Howard County is conducting a review of its finances and County Executive Ken Ulman, president of the Maryland Association of Counties, is urging other jurisdictions to do the same in light of the federal debt crisis.
"As a deal eludes President (Barack) Obama and Congress, the impact of the debt crisis on local governments is coming into focus, and it could be bad," Ulman said in a statement. "The responsible thing for counties to do is review their books and prepare for the worst."
The federal government is facing a default if Congress can not come up with a deal to trim the nation's debt or raise its borrowing authority by Aug. 2, the day federal treasury officials say they will have to breach the current $14.3 trillion debt ceiling.
Bond rating agencies Moody's Investors Service and Standard & Poor's have warned that the federal government's AAA bond rating is under review for a possible downgrade, which would increase the cost of borrowing.
Now, the agencies have also warned they could review bond ratings for AAA-rated local governments.
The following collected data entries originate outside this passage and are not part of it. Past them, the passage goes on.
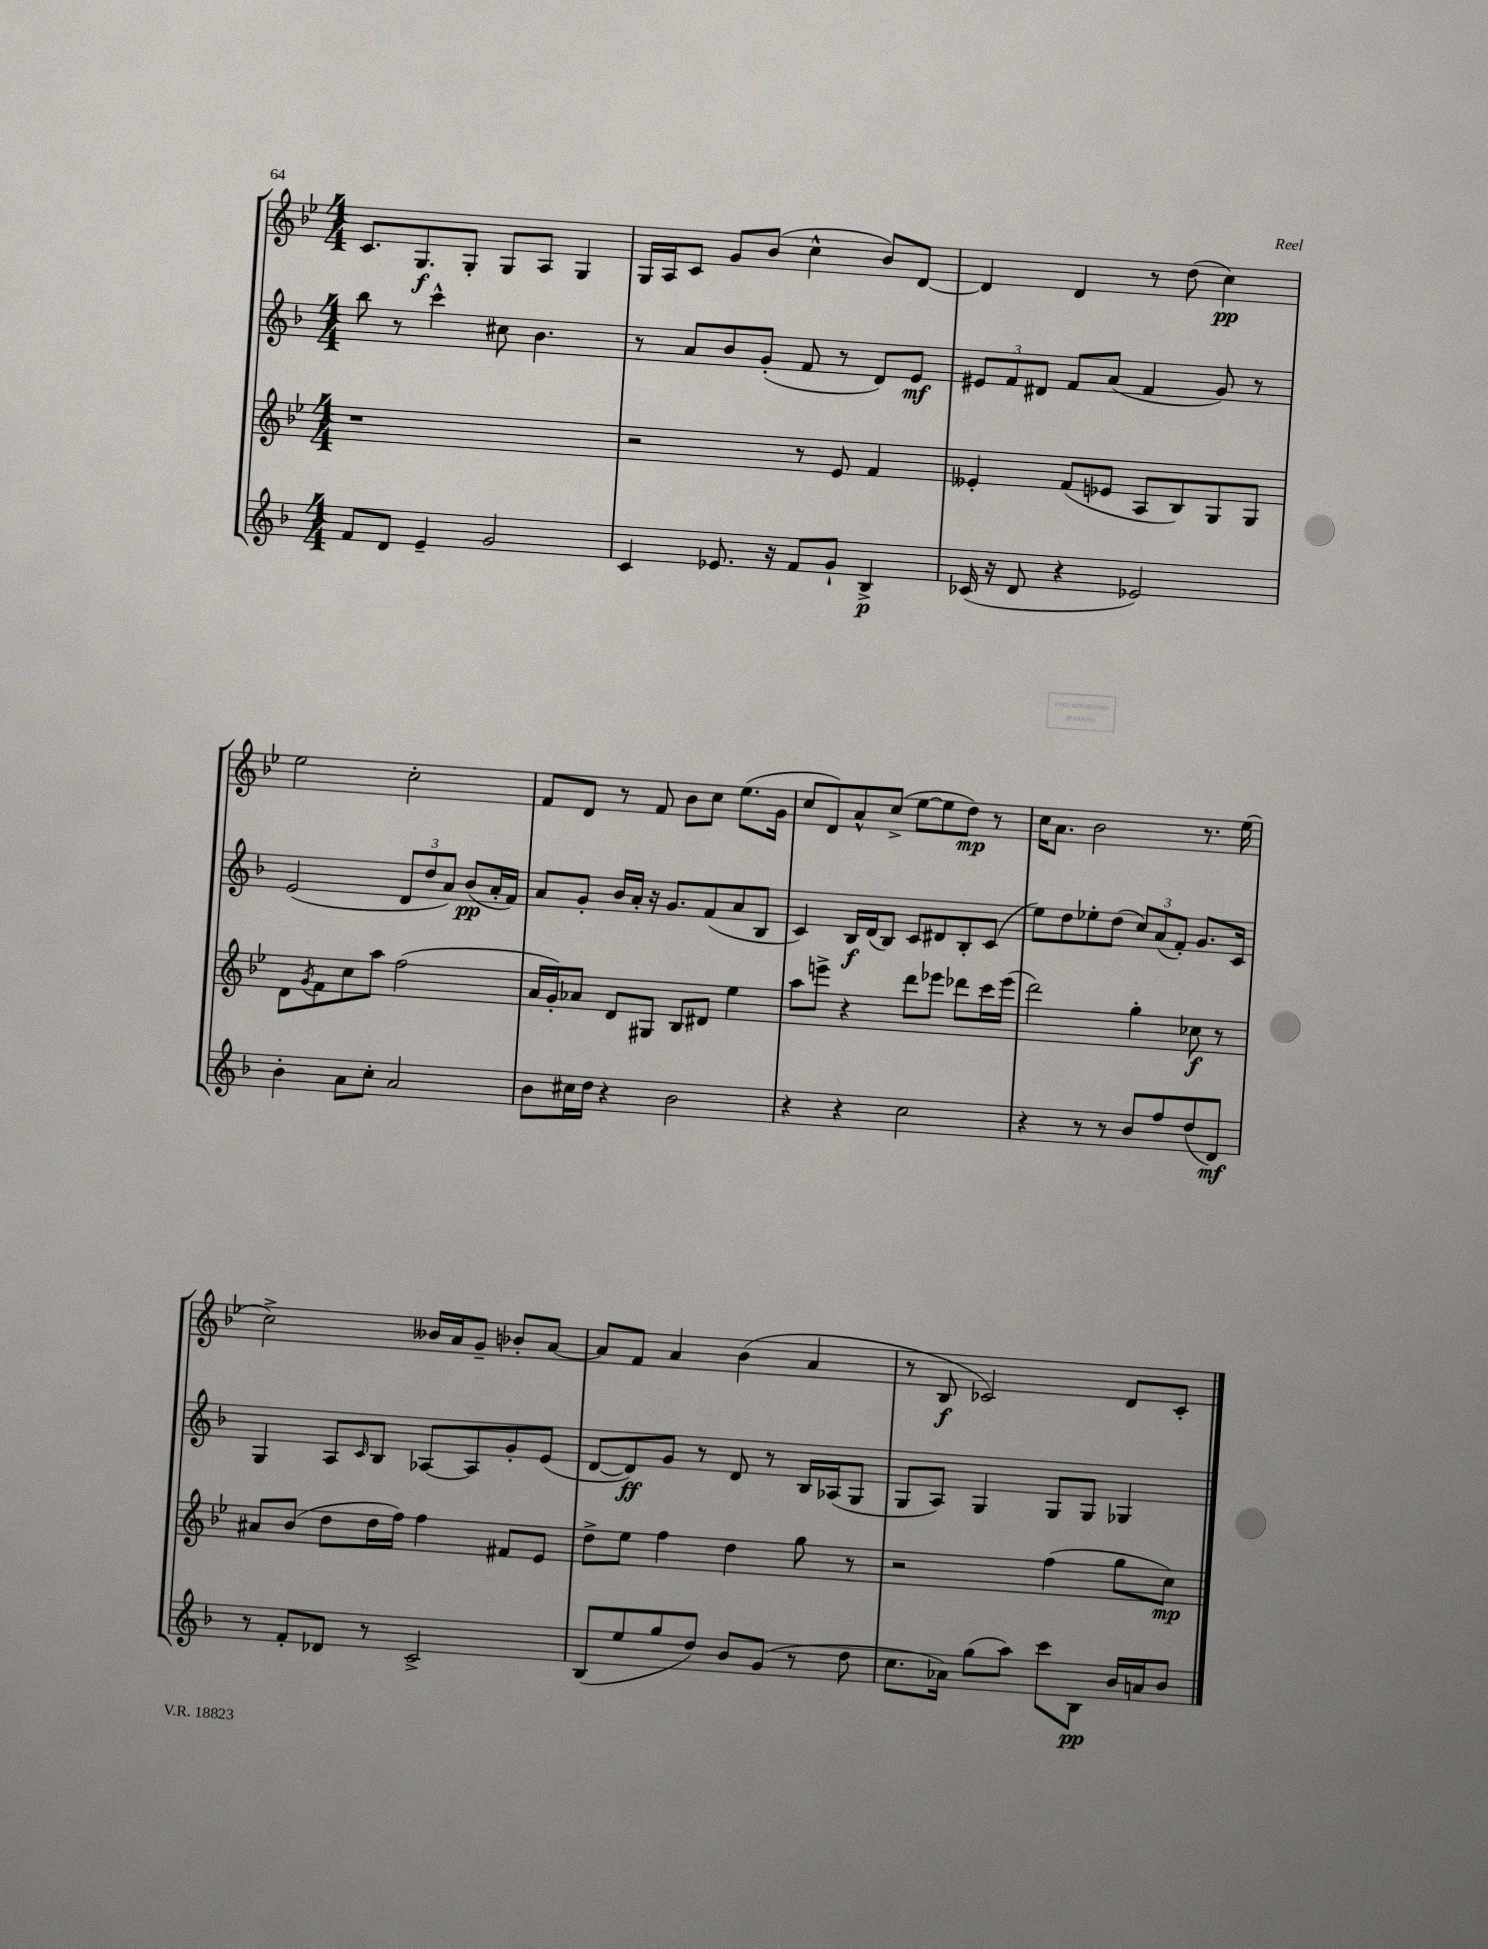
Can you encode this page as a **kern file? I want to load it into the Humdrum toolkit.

**kern	**kern	**kern	**kern
*staff4	*staff3	*staff2	*staff1
*clefG2	*clefG2	*clefG2	*clefG2
*k[b-]	*k[b-e-]	*k[b-]	*k[b-e-]
*M4/4	*M4/4	*M4/4	*M4/4
8f	1r	8bb-	8.c
8d	.	8r	.
.	.	.	8.G
4e~	.	4ccc^^	.
.	.	.	8G'
2g	.	8cc#	8G
.	.	4.b-	8A
.	.	.	4G
=	=	=	=
4c	2r	8r	16G
.	.	.	16A
.	.	8a	8c
8.e-	.	8b-	8g
.	.	(8g'	(8b-
16r	.	.	.
8f	8r	8f	4cc^^
8g`	8e-	8r	.
4B-^	4f	8d)	8b-)
.	.	8e	[8d
=	=	=	=
(16c-	4e--'	12e#	4d]
16r	.	.	.
.	.	12f	.
8d	.	.	.
.	.	12d#	.
4r	(8f	8f	4d
.	8e-	(8a	.
2e-)	8A	4f	8r
.	8B-)	.	(8dd
.	8G	8g)	4cc)
.	8G	8r	.
=	=	=	=
4b-'	8d	(2e	2ee-
.	8qg	.	.
.	8f	.	.
8a	8cc	.	.
8cc'	8aa	.	.
2a	(2ff	12d	2cc'
.	.	12dd	.
.	.	12a)	.
.	.	(8b-	.
.	.	16a'	.
.	.	16f)	.
=	=	=	=
8b-	16a	8a	8f
.	16g')	.	.
16cc#	8a-	8g'	8d
16dd	.	.	.
4r	8d	16b-	8r
.	.	16a'	.
.	8G#	16r	8f
.	.	8.g	.
2b-	8B-	.	8b-
.	8d#	(8f	8cc
.	4ee-	8a	(8.ee-
.	.	8B-	.
.	.	.	16g
=	=	=	=
4r	8aa	4c)	8cc
.	8eee^	.	8d)
4r	4r	16B-	8a^^
.	.	(16d	.
.	.	8B-)	(8cc^
2cc	8ddd	8c	[8ee-
.	8eee-	8d#	8ee-]
.	8ddd-	8B-'	8dd)
.	16ccc	(8c	8r
.	(16eee-	.	.
=	=	=	=
4r	2ddd)	8ee)	16cc
.	.	.	8.a
.	.	8dd	.
8r	.	8ee-'	2b-
8r	.	(8dd	.
8b-	4gg'	12cc)	.
.	.	(12a	.
8ff	.	.	.
.	.	12f')	.
(8dd	8cc-	8.g	8.r
8d)	8r	.	.
.	.	16c	(16ee-
=	=	=	=
8r	8a#	4G	2cc^)
8f'	(8b-	.	.
8d-	8dd	8A	.
.	.	16qqc	.
8r	16dd	8B-	.
.	16ff)	.	.
2c^	4ff	[8A-	16b--
.	.	.	16a
.	.	8A-]	8g~
.	8f#	8g'	8b-'
.	8e-	(8e	[8a
=	=	=	=
(8B-	8dd^	[8d	8a]
8ee	8ee-	8d])	8f
8gg	4ff	8g	4a
8dd)	.	8r	.
8b-	4dd	8d	(4b-
(8g	.	8r	.
8r	8gg	16B-	4a
.	.	(16A-	.
8dd	8r	8G	.
=	=	=	=
8.cc	2r	8G	8r
.	.	8A)	8B-
16a-)	.	.	.
(8gg	.	4G	2c-)
8aa)	.	.	.
8ccc	(4ff	8G	.
8B-	.	8G	.
16b-	8gg	4G-	8d
16a	.	.	.
8b-	8cc)	.	8c-'
==	==	==	==
*-	*-	*-	*-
Howard County government has retained its AAA bond rating from all three rating agencies for the past 14 years.
Another potential impact of the debt crisis is that if Congress can't reach a deal, the federal government will not have the money it needs to run many of its agencies, which employ thousands of Marylanders.
"This stalemate poses real risks to residents of Howard County and Maryland who are employed by the federal government or who rely on Social Security and other benefits for survival," Ulman said in the statement.
Without its resident federal employees being paid, the county could face a loss of income tax revenue, its second largest revenue source next to property taxes.
Ulman has directed the Maryland Association of Counties to hold a conference call Monday, July 18 for all of the state's local finance officials to discuss the situation and possible strategies.